**Source passage:**
•••
Gordon v. Gordon

Wilkins, J.

This petition for the removal of Harold B. Gordon, trustee under the will of Joseph Gordon, late of Attleboro, is an outgrowth of the family troubles referred to in Gordon v. Gordon, ante, 193, and Gordon v. Gordon, ante, 197. The petitioners are four daughters of Joseph Gordon: Minerva Gordon, Lillian G. Silverman, Sadye G. Freedman, and May C. Pite. The petition alleges that the petitioners, the respondent, and Sarah G. Lewitsky, are the children of Joseph and Yetta Gordon; that Yetta has *211died; that the petitioners are interested in a trust fund under the will of Joseph; and that the respondent “has improperly and wrongfully misused and abused and is continuing to misuse and abuse his position, authority, and power as trustee for his own use and advantage, at the expense and to the detriment of the petitioners, beneficiaries of said trust, and is otherwise unsuitable for the discharge of said trust.” A decree recited that “the allegations set forth in said petition are not sustained” and dismissed the petition. The petitioners appealed.

The judge made no report of the material facts found by him, but the evidence is reported. New England Trust Co. v. Commissioner of Corporations & Taxation, 315 Mass. 639, 643-644. Friedman v. Hazen, 328 Mass. 233, 234. 291 Washington St. Inc. v. School St. Liquors, Inc. 331 Mass. 150.

By paragraph 8 of his will Joseph Gordon left any interest he might have in any business which he might be then conducting either individually, or as manager of a corporation the major portion of the capital stock of which he might own, to Harold upon the following trusts: To carry on and conduct the business; to act as a director or officer; using his own judgment and discretion, to vote the shares of stock on all matters on which a stockholder may vote; and to pay over the income and eventually the principal to the trustees of the residue under paragraph 9. The trustees of the residue were Yetta, Harold, and Sadye, with Lillian as an alternate. They were to pay the income, subject to an annuity to Yetta, 20% to Harold and 80% to all the children including Harold. At the expiration of twenty years from the death of Yetta, the principal was to be paid in the same manner as the income.

The testator died in 1943. The trustees for both trusts named in the will were appointed. Upon the death of Yetta in 1948 Lillian was appointed as successor trustee of the residuary trust under paragraph 9. The principal assets of the trust under paragraph 8 were the capital stock of Interstate Transit Corporation, a bus company operating *212out of Attleboro, and Berlin Street Railway Company in New Hampshire. Harold became president, treasurer, director, and general manager of Interstate Transit Corporation. Other directors and officers varied from time to time, but were for the most part sisters of Harold or their husbands.
•••
**Dataset excerpt:**

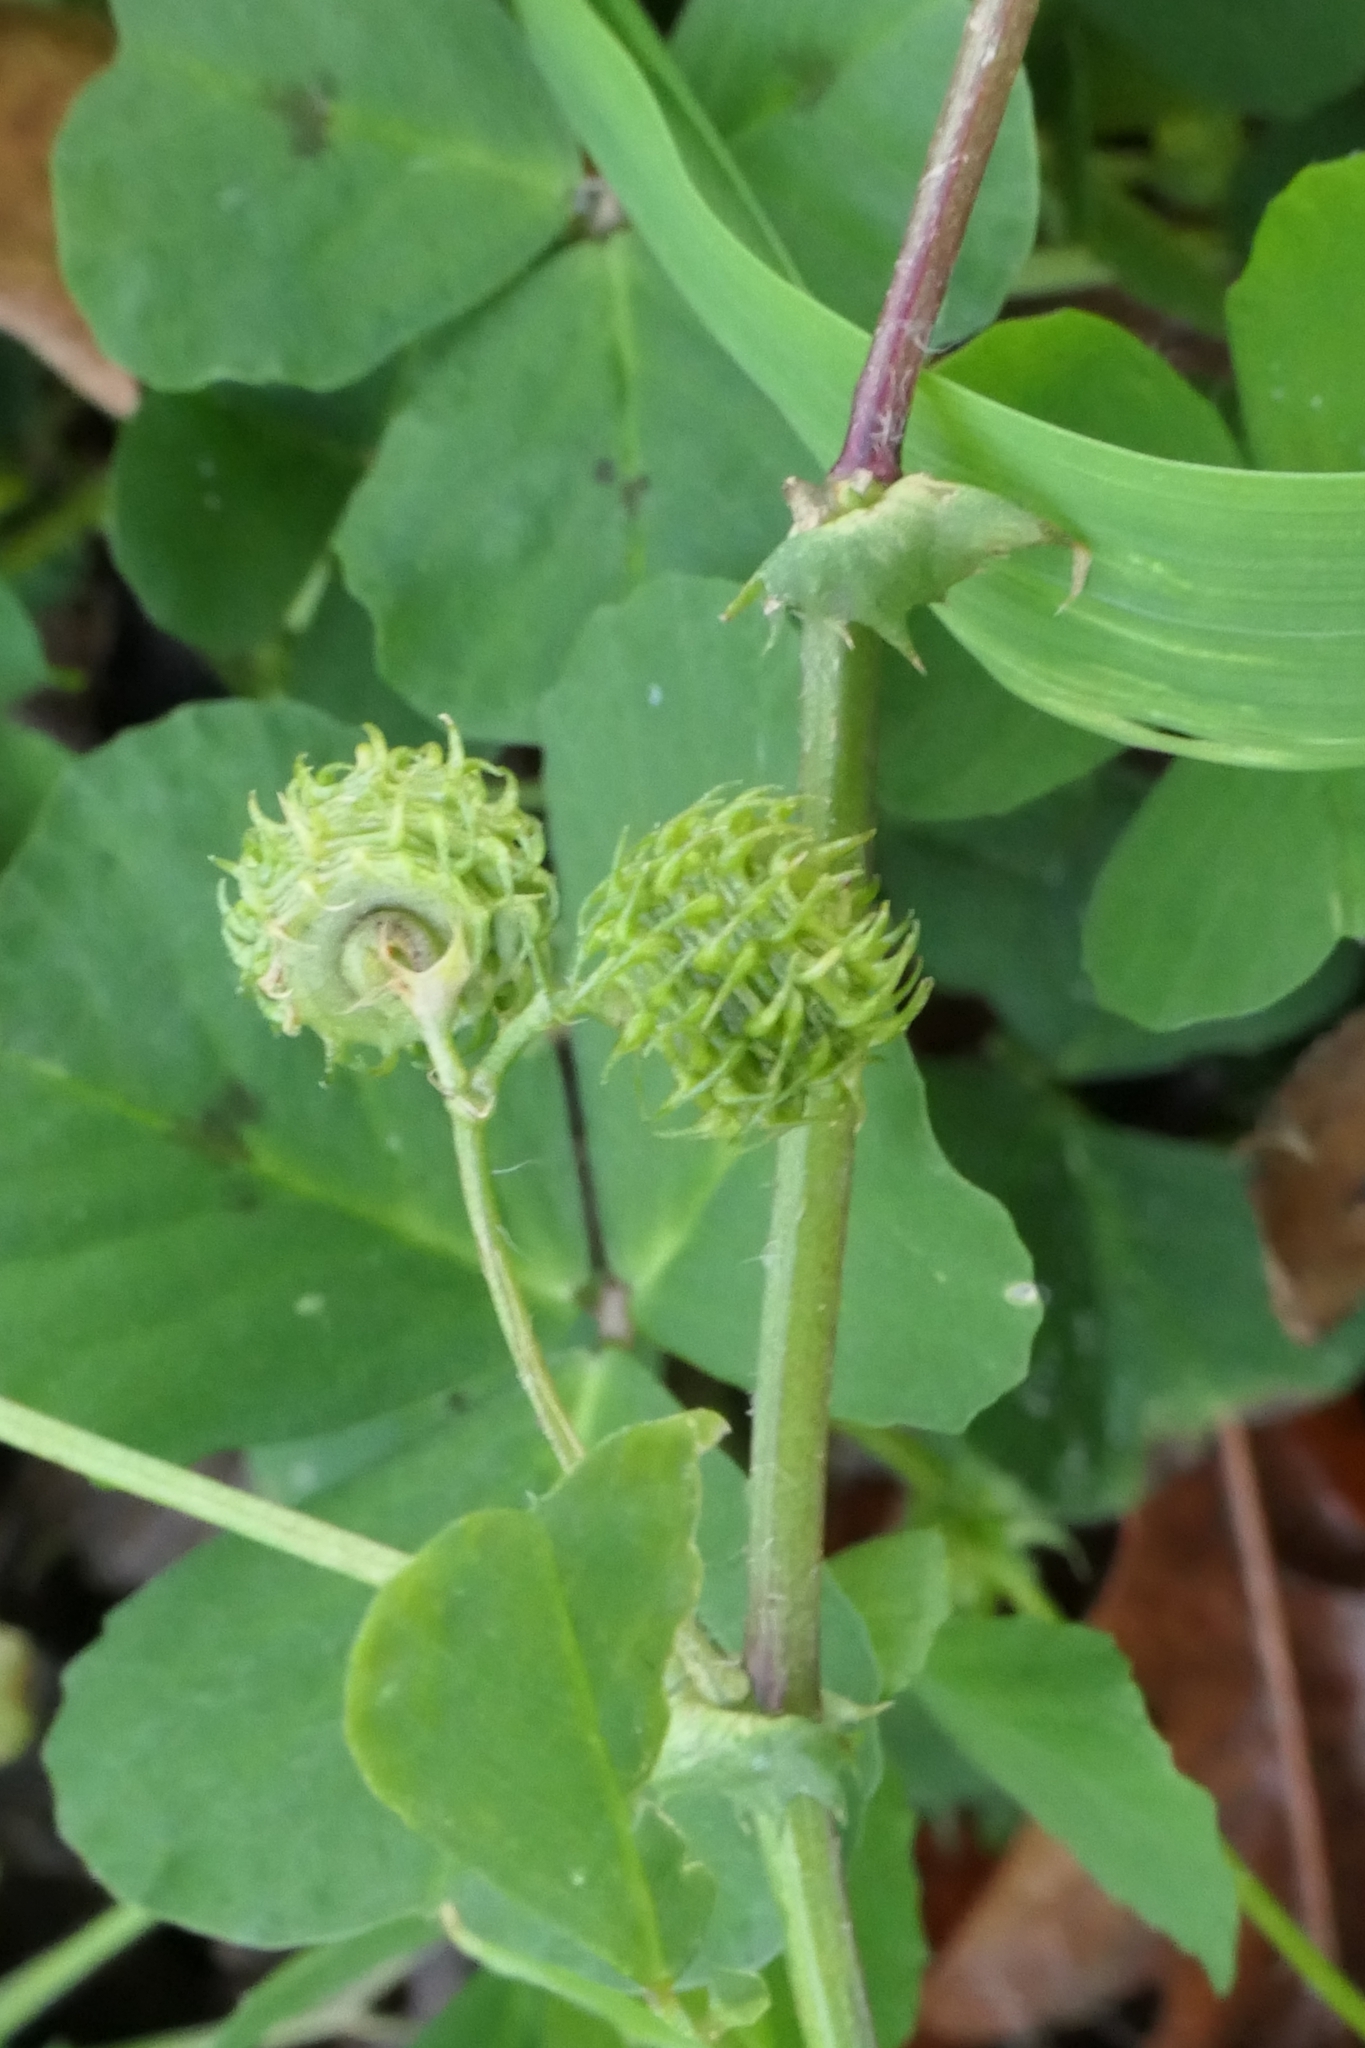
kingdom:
•••
**Stated goal:**
Quote the passage of the Gordon v. Gordon opinion that begins with the words containing "The testator died" and ends with "or their husbands.".

**Final result:**
The testator died in 1943. The trustees for both trusts named in the will were appointed. Upon the death of Yetta in 1948 Lillian was appointed as successor trustee of the residuary trust under paragraph 9. The principal assets of the trust under paragraph 8 were the capital stock of Interstate Transit Corporation, a bus company operating *212out of Attleboro, and Berlin Street Railway Company in New Hampshire. Harold became president, treasurer, director, and general manager of Interstate Transit Corporation. Other directors and officers varied from time to time, but were for the most part sisters of Harold or their husbands.